- _Problem statement_:
If a line in the records contains the word "Right", count it; state the resulting number and nothing more.

[Records contained in a dataset]
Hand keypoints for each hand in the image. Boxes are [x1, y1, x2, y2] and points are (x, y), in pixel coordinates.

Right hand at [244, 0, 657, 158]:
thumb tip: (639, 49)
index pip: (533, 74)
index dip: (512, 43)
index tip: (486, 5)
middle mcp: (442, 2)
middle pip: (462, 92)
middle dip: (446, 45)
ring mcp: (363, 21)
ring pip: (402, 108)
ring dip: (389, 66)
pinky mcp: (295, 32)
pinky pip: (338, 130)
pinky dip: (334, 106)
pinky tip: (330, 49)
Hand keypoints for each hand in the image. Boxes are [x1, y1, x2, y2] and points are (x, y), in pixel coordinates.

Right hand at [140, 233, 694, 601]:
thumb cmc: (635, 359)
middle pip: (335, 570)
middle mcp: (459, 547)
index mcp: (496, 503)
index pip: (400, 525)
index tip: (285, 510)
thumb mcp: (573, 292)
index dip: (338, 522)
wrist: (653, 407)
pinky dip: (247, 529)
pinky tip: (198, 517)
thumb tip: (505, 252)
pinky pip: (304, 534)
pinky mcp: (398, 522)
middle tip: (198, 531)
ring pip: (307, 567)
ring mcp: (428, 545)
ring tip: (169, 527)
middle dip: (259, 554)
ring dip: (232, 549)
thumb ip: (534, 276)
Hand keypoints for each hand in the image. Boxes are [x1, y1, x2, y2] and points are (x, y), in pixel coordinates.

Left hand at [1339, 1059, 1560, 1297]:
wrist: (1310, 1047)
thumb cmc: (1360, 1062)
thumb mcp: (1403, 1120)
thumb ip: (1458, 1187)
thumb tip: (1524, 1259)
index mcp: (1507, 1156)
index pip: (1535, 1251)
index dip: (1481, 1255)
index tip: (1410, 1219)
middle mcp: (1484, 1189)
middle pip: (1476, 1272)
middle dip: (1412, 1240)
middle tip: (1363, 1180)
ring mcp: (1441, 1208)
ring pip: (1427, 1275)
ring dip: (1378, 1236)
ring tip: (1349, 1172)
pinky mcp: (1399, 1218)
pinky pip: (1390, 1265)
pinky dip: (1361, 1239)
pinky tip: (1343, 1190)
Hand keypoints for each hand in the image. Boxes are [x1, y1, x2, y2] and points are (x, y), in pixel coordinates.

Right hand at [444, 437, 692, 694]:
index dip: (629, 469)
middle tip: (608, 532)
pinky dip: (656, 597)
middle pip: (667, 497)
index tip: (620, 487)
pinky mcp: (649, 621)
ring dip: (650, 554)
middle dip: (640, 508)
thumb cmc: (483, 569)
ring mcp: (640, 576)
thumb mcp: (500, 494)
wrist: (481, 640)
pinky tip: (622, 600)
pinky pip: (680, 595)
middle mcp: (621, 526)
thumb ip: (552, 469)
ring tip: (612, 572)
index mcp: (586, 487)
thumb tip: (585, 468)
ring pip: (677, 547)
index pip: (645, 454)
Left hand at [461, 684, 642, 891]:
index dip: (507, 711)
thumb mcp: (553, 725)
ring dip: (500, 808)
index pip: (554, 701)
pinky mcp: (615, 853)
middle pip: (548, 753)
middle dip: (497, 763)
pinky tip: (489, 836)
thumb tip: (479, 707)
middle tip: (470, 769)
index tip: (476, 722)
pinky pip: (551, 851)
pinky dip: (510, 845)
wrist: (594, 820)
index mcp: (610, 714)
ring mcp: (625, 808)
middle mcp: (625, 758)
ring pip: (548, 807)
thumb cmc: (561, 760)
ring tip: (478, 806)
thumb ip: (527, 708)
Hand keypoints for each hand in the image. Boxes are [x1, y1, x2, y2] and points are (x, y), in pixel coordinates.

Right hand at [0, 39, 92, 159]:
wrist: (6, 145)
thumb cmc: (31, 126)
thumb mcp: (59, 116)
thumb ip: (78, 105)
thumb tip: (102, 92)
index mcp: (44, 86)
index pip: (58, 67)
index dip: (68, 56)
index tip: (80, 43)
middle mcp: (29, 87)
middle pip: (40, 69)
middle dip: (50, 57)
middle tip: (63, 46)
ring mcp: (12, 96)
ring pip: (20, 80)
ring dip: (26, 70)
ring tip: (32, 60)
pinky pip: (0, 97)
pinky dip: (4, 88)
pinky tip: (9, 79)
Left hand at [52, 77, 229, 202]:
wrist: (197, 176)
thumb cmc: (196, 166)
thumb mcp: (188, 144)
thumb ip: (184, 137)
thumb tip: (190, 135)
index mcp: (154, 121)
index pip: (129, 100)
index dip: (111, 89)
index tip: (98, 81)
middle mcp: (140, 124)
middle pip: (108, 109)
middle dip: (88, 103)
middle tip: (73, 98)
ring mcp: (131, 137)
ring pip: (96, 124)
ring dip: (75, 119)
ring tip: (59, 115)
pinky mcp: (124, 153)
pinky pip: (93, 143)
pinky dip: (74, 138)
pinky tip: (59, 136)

- _Written solution_:
4